L'histoire des brevets logiciels en Europe a commencé le 21 mai 1962, lorsque la première demande de brevet concernant un programme informatique a été déposée, d'abord auprès de l'Office Britannique des Brevets puis auprès d'institutions correspondantes dans d'autres pays européens, par la compagnie British Petroleum pour un "Dispositif de programmation linéaire pour la commande d'un appareil de traitement de données". Cependant, jusqu'en 1970 il n'appartenait pas au pouvoir législatif ni à la justice d'examiner les demandes de brevets, il était donc du seul ressort des Offices de juger si l'objet de la demande était ou non une invention.

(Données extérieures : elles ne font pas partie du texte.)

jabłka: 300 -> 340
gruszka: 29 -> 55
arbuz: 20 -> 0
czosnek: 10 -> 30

Le 5 octobre 1973 a été signée la Convention sur la Délivrance de Brevets Européens, ou Convention de Munich, par différents pays d'Europe. Elle a pour but de faciliter le dépôt de brevets dans les États membres en instaurant un cadre juridique et une procédure de dépôt communes. Elle crée ainsi l'Office Européen des Brevets et lui confère le pouvoir de juger de ce qu'est une invention brevetable dans le cadre fixé par des règles qu'elle édicte. Son article 52 exclut de la brevetabilité "en tant que tel" en particulier les méthodes mathématiques ainsi que les programmes d'ordinateurs.

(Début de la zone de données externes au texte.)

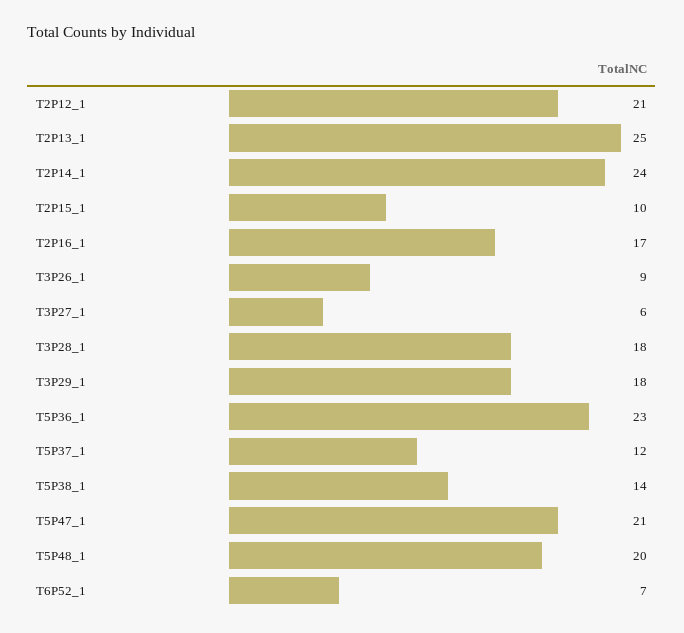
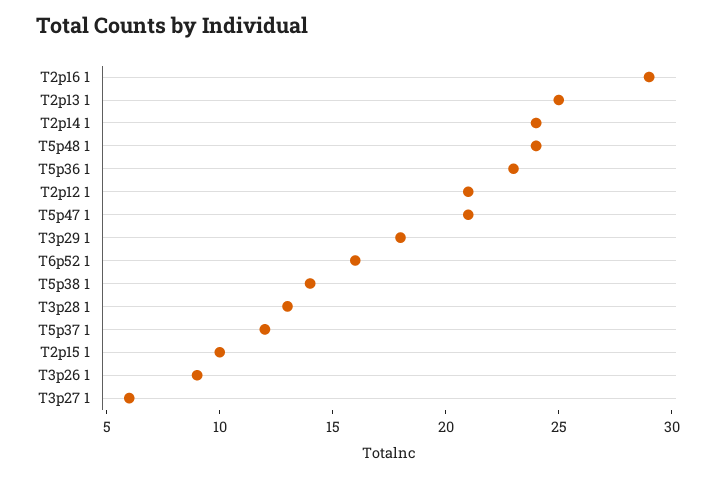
T2P16_1: 17 -> 29
T3P28_1: 18 -> 13
T5P48_1: 20 -> 24
T6P52_1: 7 -> 16

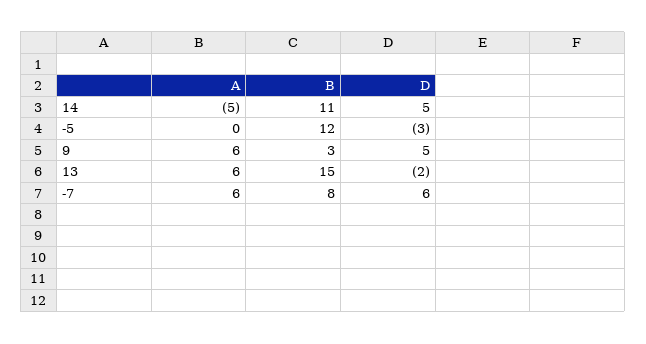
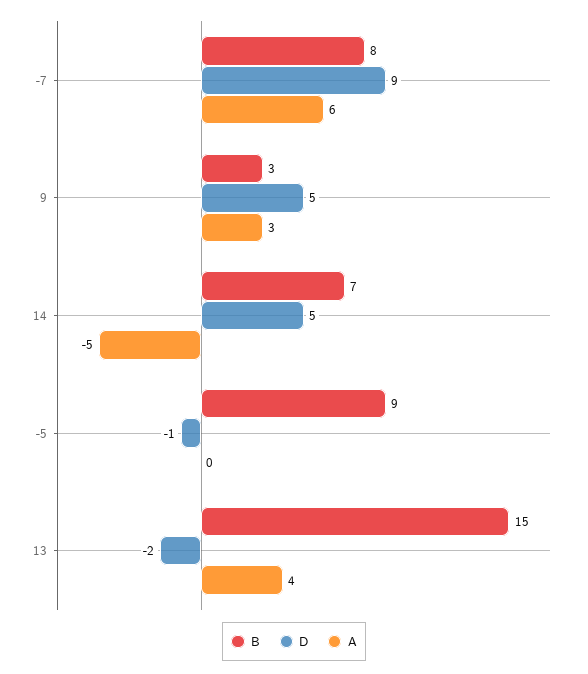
B, 14: 11 -> 7
B, -5: 12 -> 9
D, -5: -3 -> -1
A, 9: 6 -> 3
A, 13: 6 -> 4
D, -7: 6 -> 9

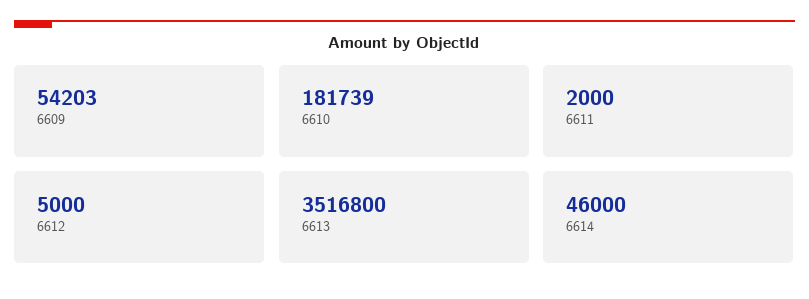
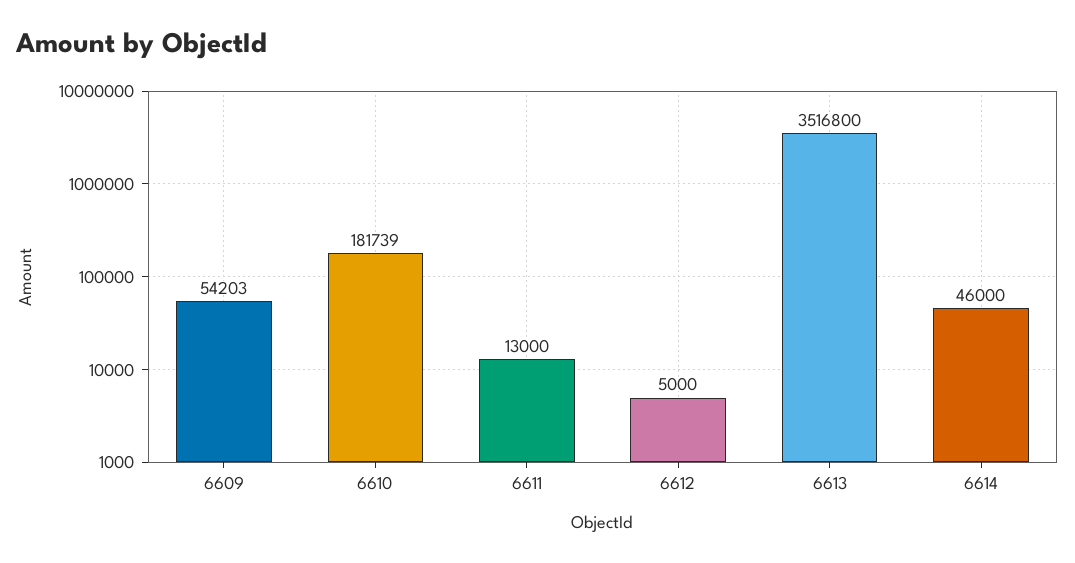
6611: 2000 -> 13000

Le 7 octobre 1977, cette convention entre en vigueur pour les pays suivants : Belgique, République Fédérale Allemande, France, Luxembourg, Pays-Bas, Suisse et Royaume Uni. Le premier mai 1978, la Suède les rejoint. Le premier juin suivant, les premières demandes de brevets sont déposées à l'OEB. Cette Convention sur le Brevet Européen est indépendante de l'Union Européenne et sa constitution est différente : elle comprend par exemple la Suisse, le Liechtenstein et la Turquie, et Malte n'en est pas membre. La Convention est aujourd'hui en vigueur dans 31 pays.

Une conférence pour la révision de la convention sur les brevets qui avait pour but de moderniser le texte de 1973 a eu lieu en novembre 2000. Notamment, depuis 1973, le poids économique des logiciels est devenu de plus en plus important. Certains acteurs européens ont ainsi exprimé leur souhait de voir s'aligner la politique européenne des brevets sur celle des États-Unis d'Amérique et du Japon. Cependant, la conférence de 2000 n'a pas ôté les programmes d'ordinateurs de la liste des exclusions à la brevetabilité, préférant attendre une consultation au niveau des états européens.

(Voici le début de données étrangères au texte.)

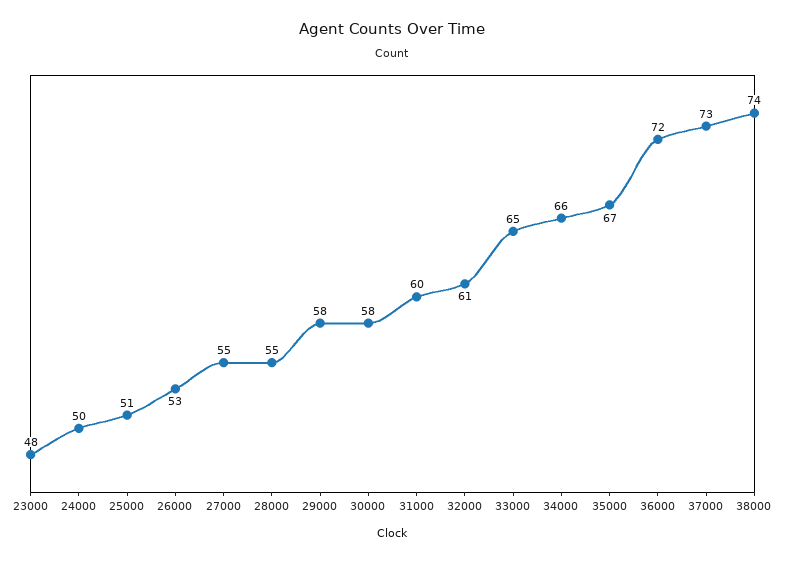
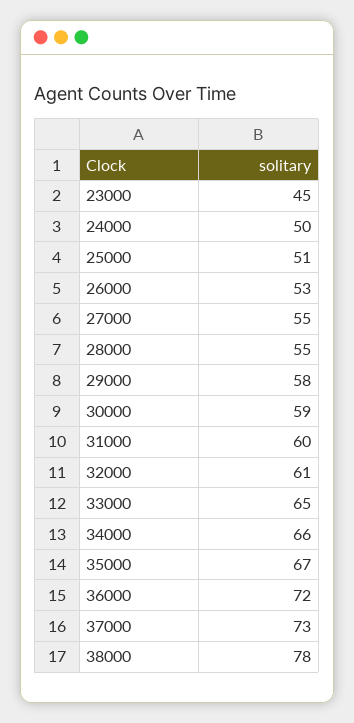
23000: 48 -> 45
30000: 58 -> 59
38000: 74 -> 78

Simultanément, les pratiques de l'OEB se sont écartées de ce qu'elles étaient à l'origine, et on estime aujourd'hui que plus de 20.000 brevets logiciels ont été déposés en Europe, malgré l'exclusion et le fait que l'OEB lui-même se soit prononcé en défaveur sa suppression.

Le 20 février 2002, la Direction Générale du Marché Intérieur a divulgué sa proposition de directive européenne sur les brevets logiciels. Cette directive, qui légalisait à postériori toutes les pratiques de l'Office Européen des Brevets en la matière, allait encore plus loin, en permettant de breveter tout processus pouvant être mis en oeuvre sur ordinateur, ce seul point suffisant à rendre le processus un "effet technique", condition indispensable à la brevetabilité.

Le Parlement européen a enterré le 6 juillet 2005 la directive sur le brevet des logiciels mettant un terme à plusieurs années de débats. Par 648 voix sur 680 votants, les députés européens ont enterré le mercredi 6 juillet , en deuxième lecture, le projet de directive sur la "brevetabilité des inventions mises en oeuvre par ordinateur".